%%

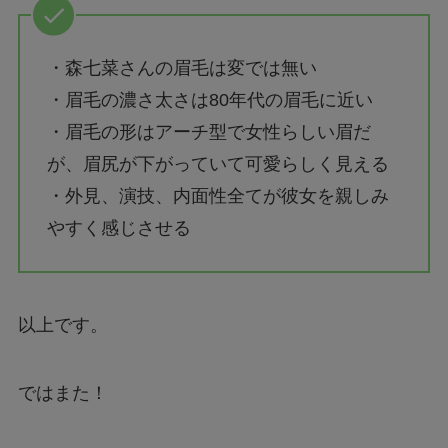
・森七菜さんの眉毛は変では無い
・眉毛の濃さ太さは80年代の眉毛に近い
・眉毛の形はアーチ型で女性らしい眉だ
が、眉尻が下がっていて可愛らしく見える
・外見、演技、内面性全てが彼女を親しみ
やすく感じさせる
以上です。
ではまた！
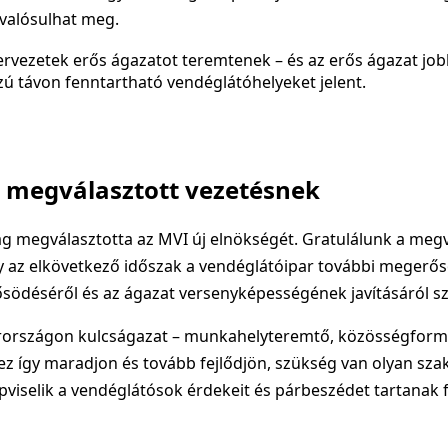
 valósulhat meg.
ervezetek erős ágazatot teremtenek – és az erős ágazat jo
zú távon fenntartható vendéglátóhelyeket jelent.
a megválasztott vezetésnek
g megválasztotta az MVI új elnökségét. Gratulálunk a megv
y az elkövetkező időszak a vendéglátóipar további megerős
södéséről és az ágazat versenyképességének javításáról sz
országon kulcságazat – munkahelyteremtő, közösségformá
ez így maradjon és tovább fejlődjön, szükség van olyan sza
viselik a vendéglátósok érdekeit és párbeszédet tartanak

%%

Problem details:
Restate the data word for word without pictures.

Solved exercise:
・森七菜さんの眉毛は変では無い
・眉毛の濃さ太さは80年代の眉毛に近い
・眉毛の形はアーチ型で女性らしい眉だ
が、眉尻が下がっていて可愛らしく見える
・外見、演技、内面性全てが彼女を親しみ
やすく感じさせる
以上です。
ではまた！
 valósulhat meg.
ervezetek erős ágazatot teremtenek – és az erős ágazat jo
zú távon fenntartható vendéglátóhelyeket jelent.
a megválasztott vezetésnek
g megválasztotta az MVI új elnökségét. Gratulálunk a megv
y az elkövetkező időszak a vendéglátóipar további megerős
södéséről és az ágazat versenyképességének javításáról sz
országon kulcságazat – munkahelyteremtő, közösségformá
ez így maradjon és tovább fejlődjön, szükség van olyan sza
viselik a vendéglátósok érdekeit és párbeszédet tartanak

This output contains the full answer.